Pemerintah kini beralih mengandalkan uang primer M0 sebab indikator resmi dinilai tidak andal lagi. Menteri Keuangan Purbaya Yudhi Sadewa mengungkapkan sejumlah bank mengalami kesulitan menghimpun pendanaan meski laporan formal menyatakan likuiditas dalam kondisi aman.
Laporan KSSK periode Maret 2026 menempatkan LDR pada 84,64 persen. Rasio AL/NCD mencapai 122,55 persen sementara AL/DPK 27,85 persen. Ketiganya jauh melampaui ambang masing-masing 50 persen dan 10 persen. Kenaikan suku bunga deposito dan pergerakan di pasar uang antarbank mengindikasikan kebutuhan likuiditas yang sedang naik.
Purbaya Nilai Indikator Likuiditas KSSK Tak Cerminkan Kondisi Bank
Pernyataan itu muncul saat rapat kerja dengan Komisi XI DPR di Kompleks Parlemen Jakarta pada 16 Juli 2026. Data resmi KSSK menggambarkan likuiditas memadai, tetapi fakta lapangan menunjukkan sebaliknya.
Menurut Purbaya, alat ukur yang dipakai sudah tidak menggambarkan kondisi riil perbankan. Optimaise News mencatat ia mendorong tim KSSK menemukan ukuran yang lebih pas.
Namun formula pengganti belum berhasil ditemukan. Anggota KSSK meliputi Kemenkeu, BI, OJK, dan LPS yang bertugas menjaga stabilitas sistem keuangan.
Pergeseran ke Base Money M0 sebagai Acuan Alternatif

Pemerintah mulai memakai uang primer yang dikenal sebagai base money (M0). Langkah ini dipilih untuk mendapatkan potret yang lebih akurat mengenai kondisi likuiditas.

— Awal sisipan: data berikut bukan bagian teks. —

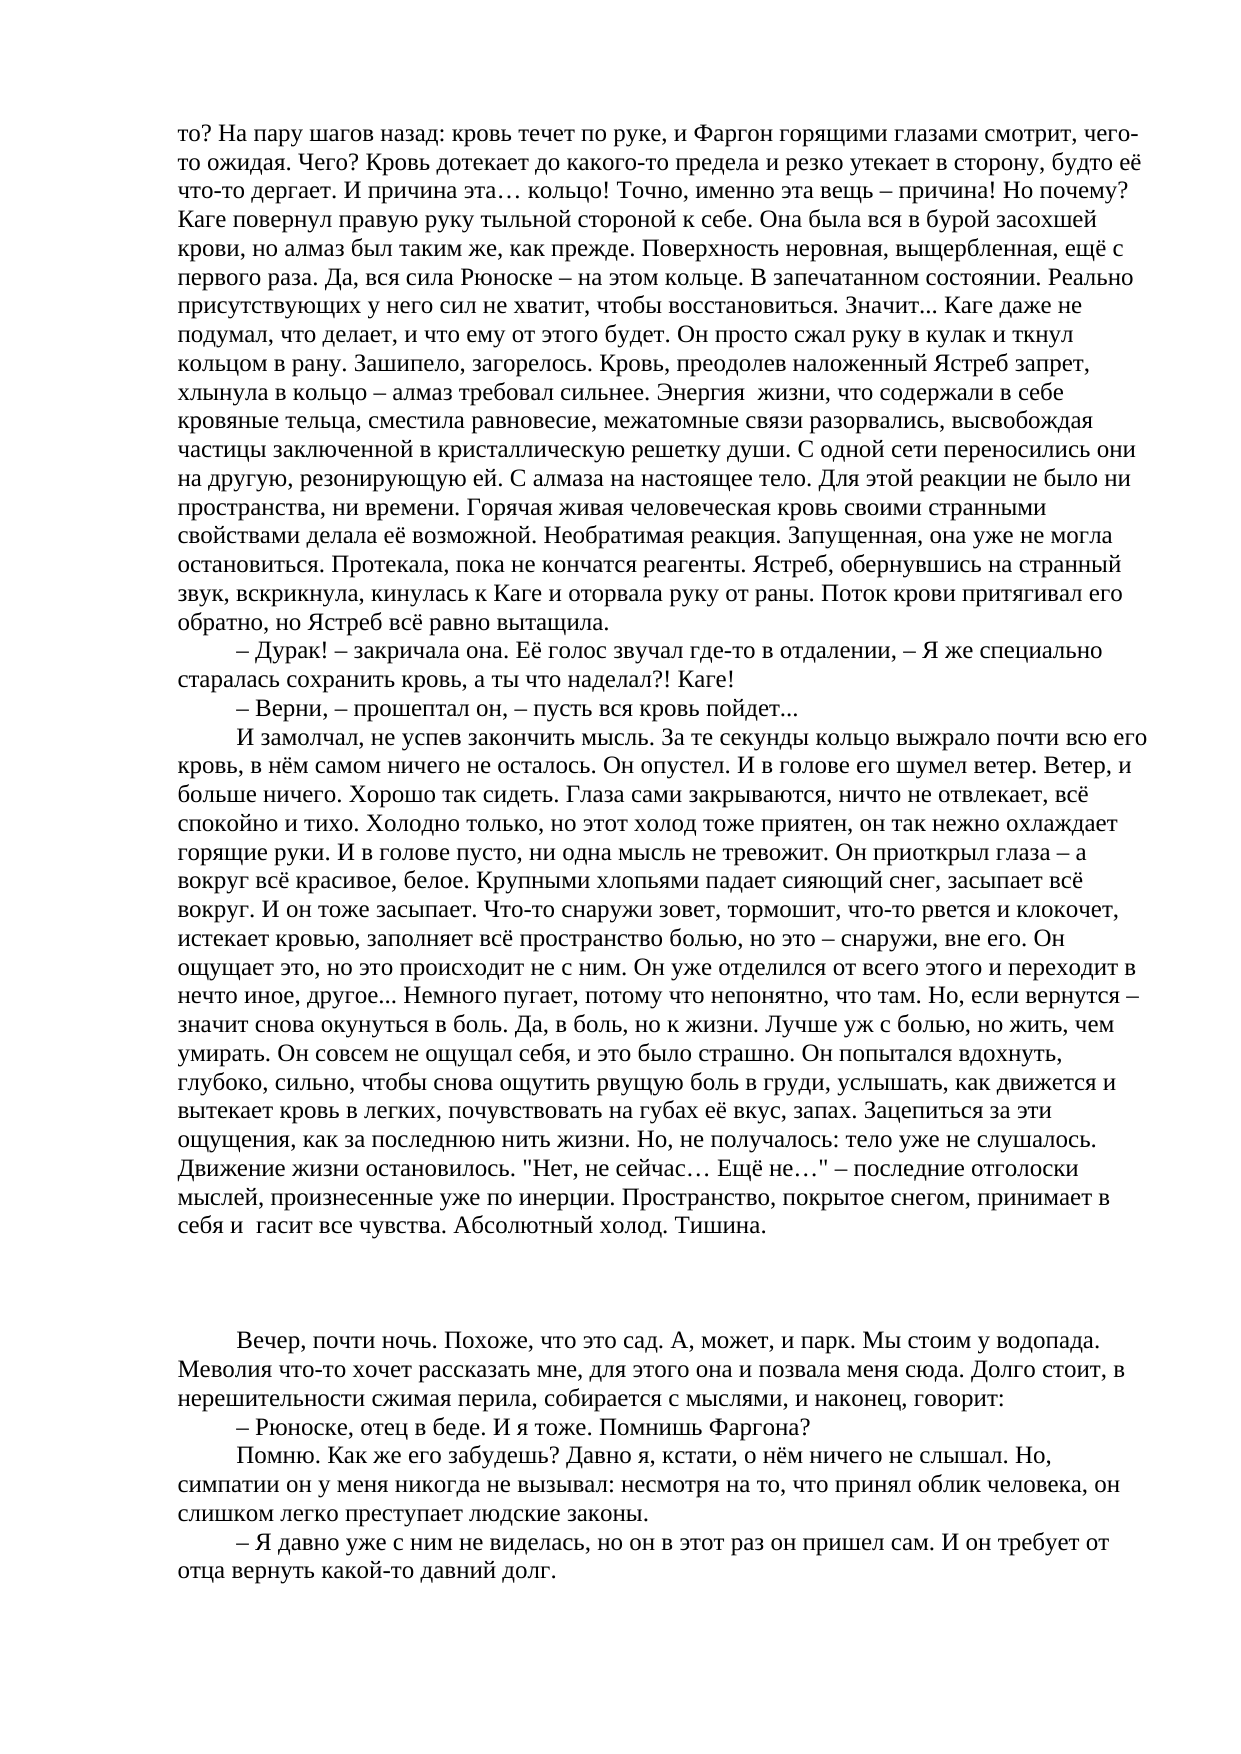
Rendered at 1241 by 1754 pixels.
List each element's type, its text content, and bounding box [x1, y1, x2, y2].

text – Я давно уже с ним не виделась, но он в этот раз он пришел сам. И он требует от отца вернуть какой-то давний долг. [177, 1527, 1152, 1584]
text – Верни, – прошептал он, – пусть вся кровь пойдет... [177, 693, 1152, 722]
text Помню. Как же его забудешь? Давно я, кстати, о нём ничего не слышал. Но, симпатии он у меня никогда не вызывал: несмотря на то, что принял облик человека, он слишком легко преступает людские законы. [177, 1441, 1152, 1527]
text – Рюноске, отец в беде. И я тоже. Помнишь Фаргона? [177, 1412, 1152, 1441]
text – Дурак! – закричала она. Её голос звучал где-то в отдалении, – Я же специально старалась сохранить кровь, а ты что наделал?! Каге! [177, 636, 1152, 693]
text Вечер, почти ночь. Похоже, что это сад. А, может, и парк. Мы стоим у водопада. Меволия что-то хочет рассказать мне, для этого она и позвала меня сюда. Долго стоит, в нерешительности сжимая перила, собирается с мыслями, и наконец, говорит: [177, 1326, 1152, 1412]
text И замолчал, не успев закончить мысль. За те секунды кольцо выжрало почти всю его кровь, в нём самом ничего не осталось. Он опустел. И в голове его шумел ветер. Ветер, и больше ничего. Хорошо так сидеть. Глаза сами закрываются, ничто не отвлекает, всё спокойно и тихо. Холодно только, но этот холод тоже приятен, он так нежно охлаждает горящие руки. И в голове пусто, ни одна мысль не тревожит. Он приоткрыл глаза – а вокруг всё красивое, белое. Крупными хлопьями падает сияющий снег, засыпает всё вокруг. И он тоже засыпает. Что-то снаружи зовет, тормошит, что-то рвется и клокочет, истекает кровью, заполняет всё пространство болью, но это – снаружи, вне его. Он ощущает это, но это происходит не с ним. Он уже отделился от всего этого и переходит в нечто иное, другое... Немного пугает, потому что непонятно, что там. Но, если вернутся – значит снова окунуться в боль. Да, в боль, но к жизни. Лучше уж с болью, но жить, чем умирать. Он совсем не ощущал себя, и это было страшно. Он попытался вдохнуть, глубоко, сильно, чтобы снова ощутить рвущую боль в груди, услышать, как движется и вытекает кровь в легких, почувствовать на губах её вкус, запах. Зацепиться за эти ощущения, как за последнюю нить жизни. Но, не получалось: тело уже не слушалось. Движение жизни остановилось. "Нет, не сейчас… Ещё не…" – последние отголоски мыслей, произнесенные уже по инерции. Пространство, покрытое снегом, принимает в себя и гасит все чувства. Абсолютный холод. Тишина. [177, 722, 1152, 1239]
text то? На пару шагов назад: кровь течет по руке, и Фаргон горящими глазами смотрит, чего-то ожидая. Чего? Кровь дотекает до какого-то предела и резко утекает в сторону, будто её что-то дергает. И причина эта… кольцо! Точно, именно эта вещь – причина! Но почему? Каге повернул правую руку тыльной стороной к себе. Она была вся в бурой засохшей крови, но алмаз был таким же, как прежде. Поверхность неровная, выщербленная, ещё с первого раза. Да, вся сила Рюноске – на этом кольце. В запечатанном состоянии. Реально присутствующих у него сил не хватит, чтобы восстановиться. Значит... Каге даже не подумал, что делает, и что ему от этого будет. Он просто сжал руку в кулак и ткнул кольцом в рану. Зашипело, загорелось. Кровь, преодолев наложенный Ястреб запрет, хлынула в кольцо – алмаз требовал сильнее. Энергия жизни, что содержали в себе кровяные тельца, сместила равновесие, межатомные связи разорвались, высвобождая частицы заключенной в кристаллическую решетку души. С одной сети переносились они на другую, резонирующую ей. С алмаза на настоящее тело. Для этой реакции не было ни пространства, ни времени. Горячая живая человеческая кровь своими странными свойствами делала её возможной. Необратимая реакция. Запущенная, она уже не могла остановиться. Протекала, пока не кончатся реагенты. Ястреб, обернувшись на странный звук, вскрикнула, кинулась к Каге и оторвала руку от раны. Поток крови притягивал его обратно, но Ястреб всё равно вытащила. [177, 118, 1152, 636]
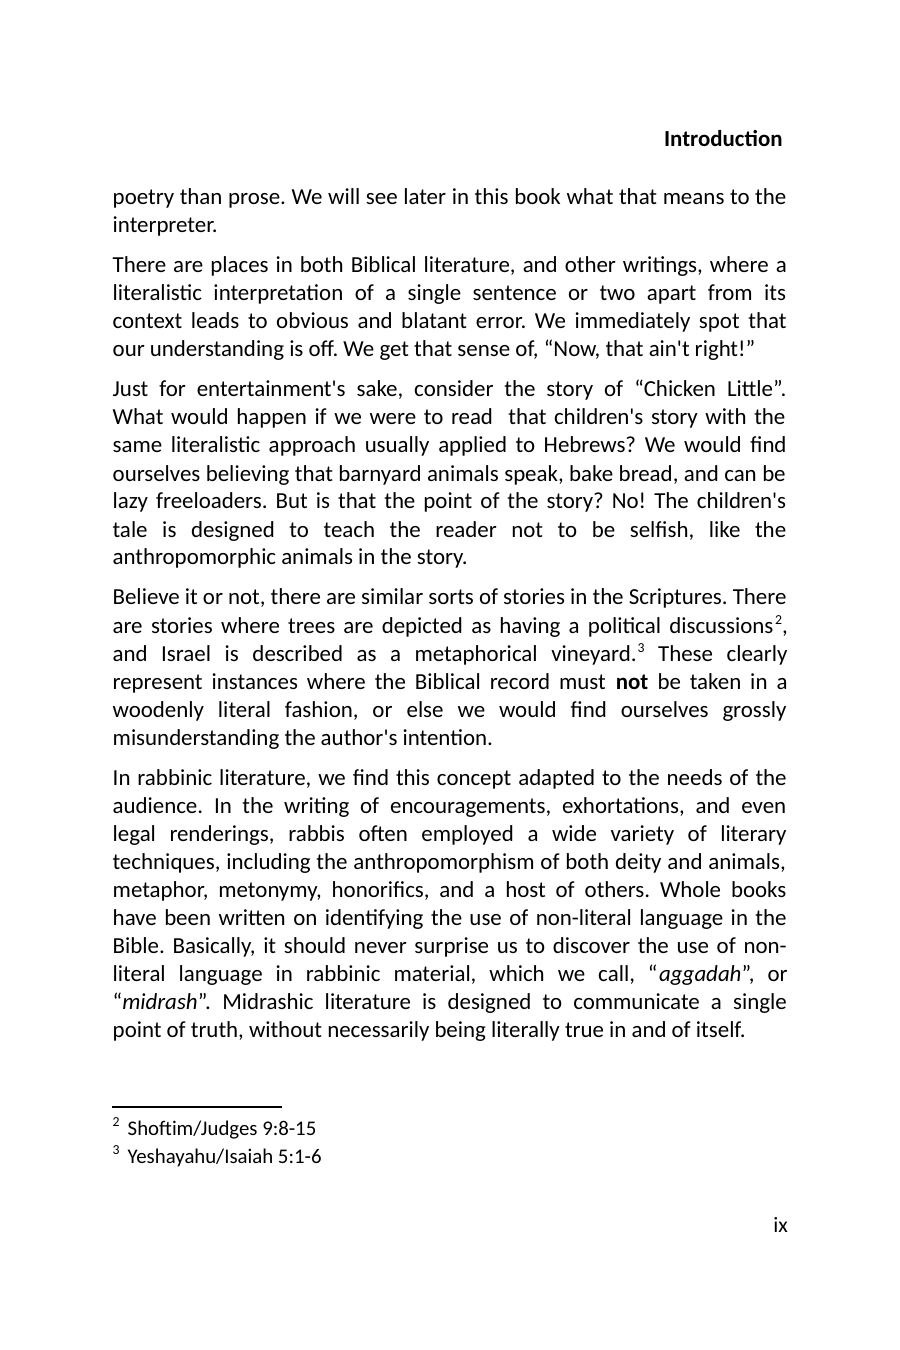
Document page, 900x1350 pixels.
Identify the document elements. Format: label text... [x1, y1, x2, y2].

Rasio-rasio seperti LDR dan AL/DPK dinilai terlalu optimis sehingga gagal mendeteksi kesulitan di tingkat bank individual. Persaingan menaikkan bunga deposito menjadi bukti konkret tekanan tersebut.
Gejolak di pasar uang antarbank memperkuat indikasi yang sama. Pasokan dana antar bank terlihat lebih ketat dari yang digambarkan data agregat.
Indikator KSSK Tak Akurat, Purbaya Desak Pencarian Formula Baru

Kesenjangan ini menuntut respons cepat agar stabilitas terjaga. Tanpa perbaikan, pengambilan keputusan di level otoritas bisa meleset dari realitas pasar.
Purbaya menggarisbawahi urgensi penyesuaian indikator. Hanya dengan data yang relevan, KSSK dapat berfungsi optimal.
Sinyal dari kenaikan bunga simpanan dan aktivitas pasar antarbank harus menjadi input utama. Hal itu lebih mencerminkan kebutuhan likuiditas yang sesungguhnya.
FAQ atau Tanya Jawab seputar Isu Likuiditas
Mengapa indikator KSSK dianggap tak akurat oleh Purbaya? Karena data resmi menyatakan memadai dengan LDR 84,64 persen AL/NCD 122,55 persen dan AL/DPK 27,85 persen, tetapi sejumlah bank kesulitan memperoleh dana. Kenaikan suku bunga deposito menjadi indikasi.
Apa yang diminta Purbaya kepada tim KSSK? Ia meminta mereka mencari indikator yang lebih pas. Sayangnya formula pengganti belum ditemukan.
Apa acuan alternatif yang mulai digunakan? Uang primer alias base money (M0). Ini membantu merefleksikan jumlah uang di sistem dengan lebih baik.
Kapan pernyataan disampaikan dan di mana? Pada 16 Juli 2026 di rapat kerja Komisi XI DPR di Kompleks Parlemen Jakarta.